Joyboy finds Aimee's body. Fearing a scandal, he calls Dennis to arrange for her disposal in the pet cemetery's crematorium. In exchange for a first-class ticket back to England and all the money in Joyboy's bank account, Dennis agrees. As he is about to leave Whispering Glades, Dennis decides to put Aimee's body in the casket that is to be placed in the rocket and cremate the Condor. After watching the launch on television, Dennis boards his plane.

==Pre-production==
In 1947, Evelyn Waugh visited Hollywood when Metro-Goldwyn-Mayer offered him a six-figure sum for the film rights to his novel Brideshead Revisited, despite the fact that none of the studio bosses had read the book. The project was scrapped after Waugh demanded complete veto rights over the finished film, but, during his stay in Los Angeles, he became fascinated by the American obsession with the funeral industry and was inspired to write a lengthy journal article on Forest Lawn cemetery and its founder, Dr. Hubert Eaton, and then the 1948 novel The Loved One. In the following years, numerous people attempted unsuccessfully to produce a filmed version of Waugh's novel, including the Spanish surrealist filmmaker Luis Buñuel and the comic writer/director Elaine May.

==Production==
The film was shot in and around Los Angeles, with Hollywood, the Hollywood Hills, Beverly Hills, Burbank, and Los Angeles International Airport among the locations. "Whispering Glades" was inspired by Forest Lawn Memorial Park in Glendale, with the exterior and interior scenes set at the facility shot mostly at Greystone Mansion. A house under construction at 3847 Oakfield Dr. in Sherman Oaks was used for Aimee's condemned house at the edge of a cliff.

==Reception==
On the review aggregator website Rotten Tomatoes, 47% of 19 critics' reviews of the film are positive, with an average score of 6.3/10.

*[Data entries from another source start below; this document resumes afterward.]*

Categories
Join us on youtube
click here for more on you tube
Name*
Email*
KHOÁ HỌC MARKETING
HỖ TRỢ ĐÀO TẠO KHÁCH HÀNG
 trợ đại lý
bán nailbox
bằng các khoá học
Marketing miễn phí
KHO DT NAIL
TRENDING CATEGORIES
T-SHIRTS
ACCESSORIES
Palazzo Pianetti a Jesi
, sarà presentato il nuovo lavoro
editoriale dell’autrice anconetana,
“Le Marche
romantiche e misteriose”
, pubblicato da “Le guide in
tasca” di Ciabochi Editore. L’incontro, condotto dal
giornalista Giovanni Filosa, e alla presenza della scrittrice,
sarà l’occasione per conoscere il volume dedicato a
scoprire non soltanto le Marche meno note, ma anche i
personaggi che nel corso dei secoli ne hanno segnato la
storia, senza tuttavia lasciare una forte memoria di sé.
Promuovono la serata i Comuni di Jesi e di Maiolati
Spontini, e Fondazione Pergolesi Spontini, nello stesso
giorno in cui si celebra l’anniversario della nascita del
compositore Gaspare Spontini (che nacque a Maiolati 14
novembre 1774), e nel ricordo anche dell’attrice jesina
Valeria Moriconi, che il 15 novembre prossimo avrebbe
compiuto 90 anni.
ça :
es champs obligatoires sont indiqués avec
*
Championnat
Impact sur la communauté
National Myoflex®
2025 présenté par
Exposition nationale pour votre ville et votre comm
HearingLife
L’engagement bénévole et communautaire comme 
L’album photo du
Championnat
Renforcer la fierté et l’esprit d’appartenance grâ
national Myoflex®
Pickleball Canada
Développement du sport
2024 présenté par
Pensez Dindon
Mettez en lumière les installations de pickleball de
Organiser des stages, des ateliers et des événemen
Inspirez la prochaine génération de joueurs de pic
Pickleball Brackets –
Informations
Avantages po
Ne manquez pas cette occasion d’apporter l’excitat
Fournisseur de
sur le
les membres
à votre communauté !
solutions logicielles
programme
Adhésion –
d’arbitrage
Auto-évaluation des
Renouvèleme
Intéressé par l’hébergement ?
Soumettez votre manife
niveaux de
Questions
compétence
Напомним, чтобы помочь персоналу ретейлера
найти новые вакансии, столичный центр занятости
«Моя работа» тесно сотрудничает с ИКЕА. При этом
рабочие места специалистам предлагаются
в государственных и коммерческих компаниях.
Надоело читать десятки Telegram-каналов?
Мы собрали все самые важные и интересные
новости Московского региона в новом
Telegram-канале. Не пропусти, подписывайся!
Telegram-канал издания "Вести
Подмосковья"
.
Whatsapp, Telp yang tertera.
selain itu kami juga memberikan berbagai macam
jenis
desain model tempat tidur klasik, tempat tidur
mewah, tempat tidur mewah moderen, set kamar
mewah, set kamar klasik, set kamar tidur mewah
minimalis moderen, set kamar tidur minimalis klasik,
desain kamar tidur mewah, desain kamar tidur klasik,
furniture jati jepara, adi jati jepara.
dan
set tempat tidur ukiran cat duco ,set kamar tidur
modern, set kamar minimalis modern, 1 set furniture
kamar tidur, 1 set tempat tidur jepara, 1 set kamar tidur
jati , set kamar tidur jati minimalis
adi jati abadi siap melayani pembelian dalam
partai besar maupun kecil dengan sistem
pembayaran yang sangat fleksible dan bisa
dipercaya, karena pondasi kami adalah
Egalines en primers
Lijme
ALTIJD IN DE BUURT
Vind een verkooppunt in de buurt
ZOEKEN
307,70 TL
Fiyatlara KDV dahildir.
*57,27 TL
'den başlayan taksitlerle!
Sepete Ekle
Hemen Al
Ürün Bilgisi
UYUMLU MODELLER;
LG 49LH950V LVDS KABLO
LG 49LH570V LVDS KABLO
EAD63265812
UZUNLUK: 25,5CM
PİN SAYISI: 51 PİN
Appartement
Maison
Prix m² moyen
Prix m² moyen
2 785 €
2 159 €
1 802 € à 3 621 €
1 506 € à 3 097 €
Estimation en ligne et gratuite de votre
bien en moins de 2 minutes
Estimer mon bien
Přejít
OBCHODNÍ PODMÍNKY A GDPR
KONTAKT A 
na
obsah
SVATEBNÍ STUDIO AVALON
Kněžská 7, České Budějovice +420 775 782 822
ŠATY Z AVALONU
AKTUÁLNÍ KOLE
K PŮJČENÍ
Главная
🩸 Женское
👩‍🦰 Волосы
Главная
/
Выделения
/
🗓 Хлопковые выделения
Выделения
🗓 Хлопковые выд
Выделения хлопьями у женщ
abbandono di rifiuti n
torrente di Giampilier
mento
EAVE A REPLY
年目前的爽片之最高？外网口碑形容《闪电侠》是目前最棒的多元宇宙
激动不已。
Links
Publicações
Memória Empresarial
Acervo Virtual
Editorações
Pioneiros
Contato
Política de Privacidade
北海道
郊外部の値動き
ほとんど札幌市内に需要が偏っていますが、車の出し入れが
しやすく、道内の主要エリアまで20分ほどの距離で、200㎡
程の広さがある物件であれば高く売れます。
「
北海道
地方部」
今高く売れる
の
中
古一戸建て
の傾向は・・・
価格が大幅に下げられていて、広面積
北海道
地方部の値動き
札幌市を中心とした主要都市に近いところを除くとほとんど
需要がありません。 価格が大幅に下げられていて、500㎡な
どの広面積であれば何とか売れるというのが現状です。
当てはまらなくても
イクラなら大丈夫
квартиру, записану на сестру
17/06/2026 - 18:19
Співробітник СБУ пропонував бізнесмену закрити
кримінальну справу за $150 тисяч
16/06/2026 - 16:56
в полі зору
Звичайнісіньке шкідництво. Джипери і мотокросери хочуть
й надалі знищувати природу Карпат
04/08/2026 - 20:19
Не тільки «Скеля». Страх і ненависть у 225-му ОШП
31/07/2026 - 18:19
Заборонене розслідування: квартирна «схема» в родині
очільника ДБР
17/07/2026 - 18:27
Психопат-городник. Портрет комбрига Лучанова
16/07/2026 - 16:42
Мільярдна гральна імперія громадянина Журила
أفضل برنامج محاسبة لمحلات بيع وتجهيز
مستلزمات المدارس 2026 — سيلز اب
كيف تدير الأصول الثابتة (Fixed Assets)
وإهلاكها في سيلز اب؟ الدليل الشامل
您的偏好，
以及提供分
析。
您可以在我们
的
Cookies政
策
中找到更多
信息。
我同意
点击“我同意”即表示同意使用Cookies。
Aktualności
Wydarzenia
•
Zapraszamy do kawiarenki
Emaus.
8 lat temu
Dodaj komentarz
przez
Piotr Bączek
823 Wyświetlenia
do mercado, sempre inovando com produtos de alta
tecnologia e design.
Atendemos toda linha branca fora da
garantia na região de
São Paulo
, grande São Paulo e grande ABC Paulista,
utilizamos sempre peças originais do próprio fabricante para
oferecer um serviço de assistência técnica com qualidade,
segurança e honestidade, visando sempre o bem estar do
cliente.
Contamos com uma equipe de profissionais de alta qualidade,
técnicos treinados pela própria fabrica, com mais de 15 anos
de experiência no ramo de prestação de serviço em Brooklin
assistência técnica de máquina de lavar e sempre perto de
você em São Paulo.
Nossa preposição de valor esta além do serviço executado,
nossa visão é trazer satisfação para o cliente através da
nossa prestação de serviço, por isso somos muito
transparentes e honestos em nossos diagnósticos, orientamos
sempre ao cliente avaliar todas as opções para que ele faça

For his work in the film, Rod Steiger won the Spanish Sant Jordi Award for Best Actor in a Foreign Film.

==Home media==
The Loved One was released on DVD on June 20, 2006. It was re-released by Warner Home Video on August 20, 2013, via their Warner Archive DVD-on-demand service. The film received a Blu-ray release in May 2017.

==Trivia==
- The Fish Shanty restaurant was used as the entrance to a British club in the film.